On Monday, June 29, 2020, 2:26 PM Pacific Daylight Time (PDT) (21:26 UTC), our server that inserts catalog data (inventory) into our Aerospike-based key-value store in the US West region stopped inserting successfully. The reason for the failure was disk corruption on one of the Aerospike cluster nodes in US West. We addressed the backlog completely by the morning of Tuesday, June 30. Over the next few days, we implemented improvements to our metrics, monitoring, and alerts to be able to deal with similar situations better in the future.
Sections of this document:
LiftIgniter stores a copy of its catalog in separate Aerospike clusters in both its regions of operation (US West and US East), though the cluster is not the canonical location of the catalog data. Copying of catalog updates to the Aerospike cluster happens via a job. The copy of the catalog in the Aerospike cluster in each region is used by LiftIgniter's recommendation servers for serving recommendations, as well as for real-time machine learning model updates.
The root cause, and trigger, of the problem, was a disk corruption issue on one of the nodes in the Aerospike cluster in US West. This disk corruption was causing some writes to that node to fail. The job that updates the catalog in Aerospike makes updates in order, so once it encountered the error, it did not proceed further. This issue, that started at 2:26 PM PDT, led to the backlog that was discovered several hours later.
For the majority of customers, the impact was as follows: their end users whose requests were routed to the US West region were being served using a somewhat outdated catalog (as of the start time of the problem). This means that items published recently would not be shown in recommendations, and would not be recognized when users visited them. Also, updates to catalog metadata for items would not be reflected in the recommendations. Other than that, however, recomendations would still be served normally.
The impact could thus be described as a slight degradation in the quality of recommendations, as well as slight inaccuracies in the quality of real-time learning. In most cases, end users would not notice this impact. The overall effect on metrics was also small. [NOTE: If the problem had continued for a much longer period, then the recommendation quality impact would be more severe.]
Two customer accounts were affected to a much greater extent. Both of them had high time-sensitivity to catalog updates, with old content either being expired from the catalog or filtered out through rules. For these accounts, LiftIgniter ended up returning empty results for a while. The proble with one of these accounts was the alert trigger described in the incident timeline, that led to our discovery of the issue, and we worked around the problem for that account by directing its traffic to the unaffected US East region.
The problem with the other account occurred for a few hours during the period that the backlog was being caught up on, and resolved on its own as our system worked through the backlog.
We believe we could do better on two fronts:
We're making improvements on both fronts:
Alerting: We have improved our alerting so that we get alerted if the job stops working in the way it stopped this time. We already had two alerts, one for the job not reporting any metrics and one for the job reporting a backlog, but the specific failure mode here did not match either of the alert definitions.
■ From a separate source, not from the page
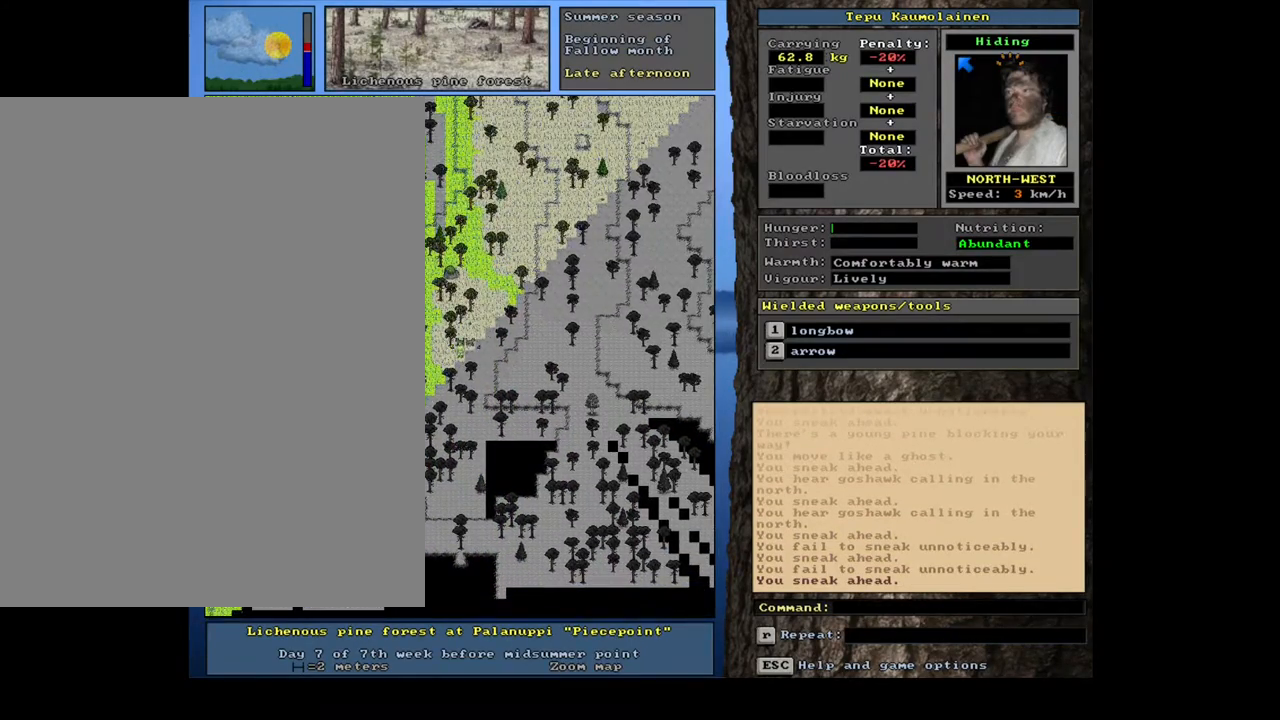
{"keys": ["ctrl_l", "l", "num1"], "mouse": [], "events": [[450, "num1", "down"]]}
To elaborate: the job was reporting one metric and not the other metric, and it was this unreported metric that was used to calculate the backlog. We modified one of the alert definitions to incorporate this case.
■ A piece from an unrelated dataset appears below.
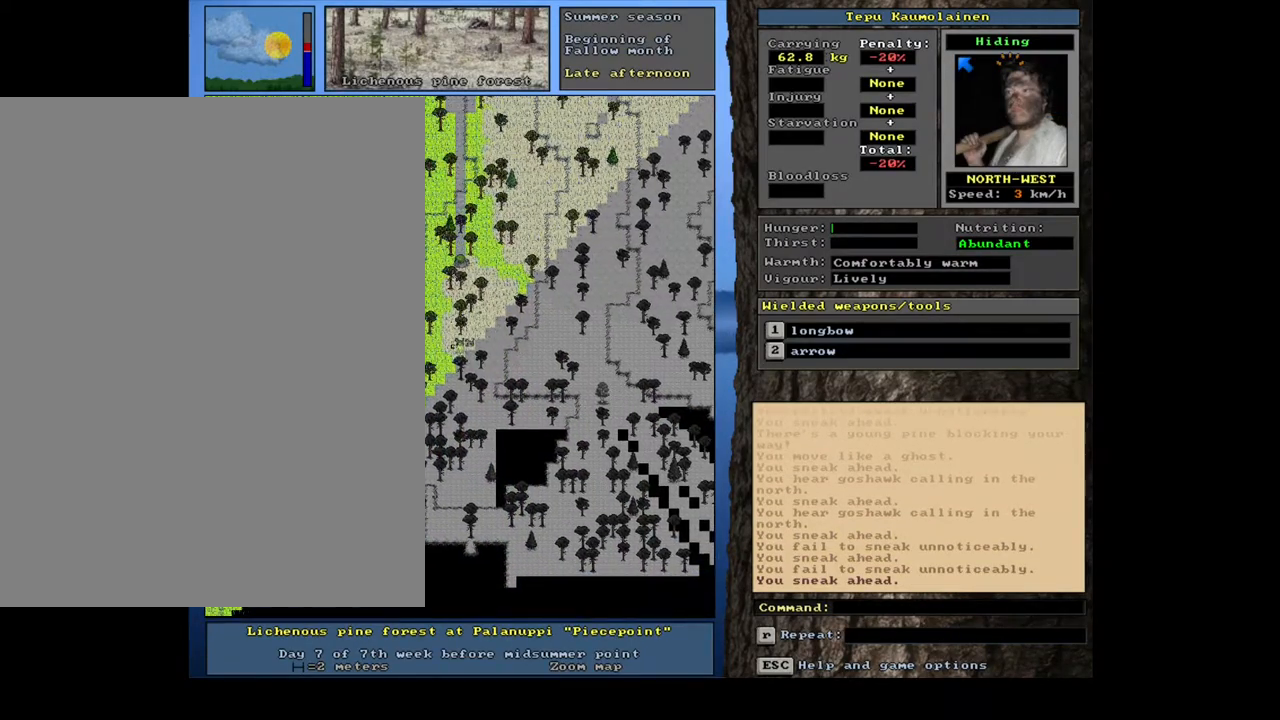
{"keys": ["ctrl_l", "l"], "mouse": [], "events": [[67, "num1", "up"], [267, "num4", "down"], [400, "num4", "up"]]}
With the new alerting, we would have discovered the problem around 10 minutes after it started, rather than 5 hours later, and would have been able to fix it before any visible customer impact. We would have not only saved on the 5 hours of discovery time, but also cut down on the investigation time (since the more specific alert would have led us to the problem more quickly) and reduced the time taken to catch up with the backlog (because there would have been less of a backlog to catch up on).
Catching up on backlogs: We have added latency metrics so that we can debug backlogs better. This may inspire future improvements so that we can catch up faster on backlogs.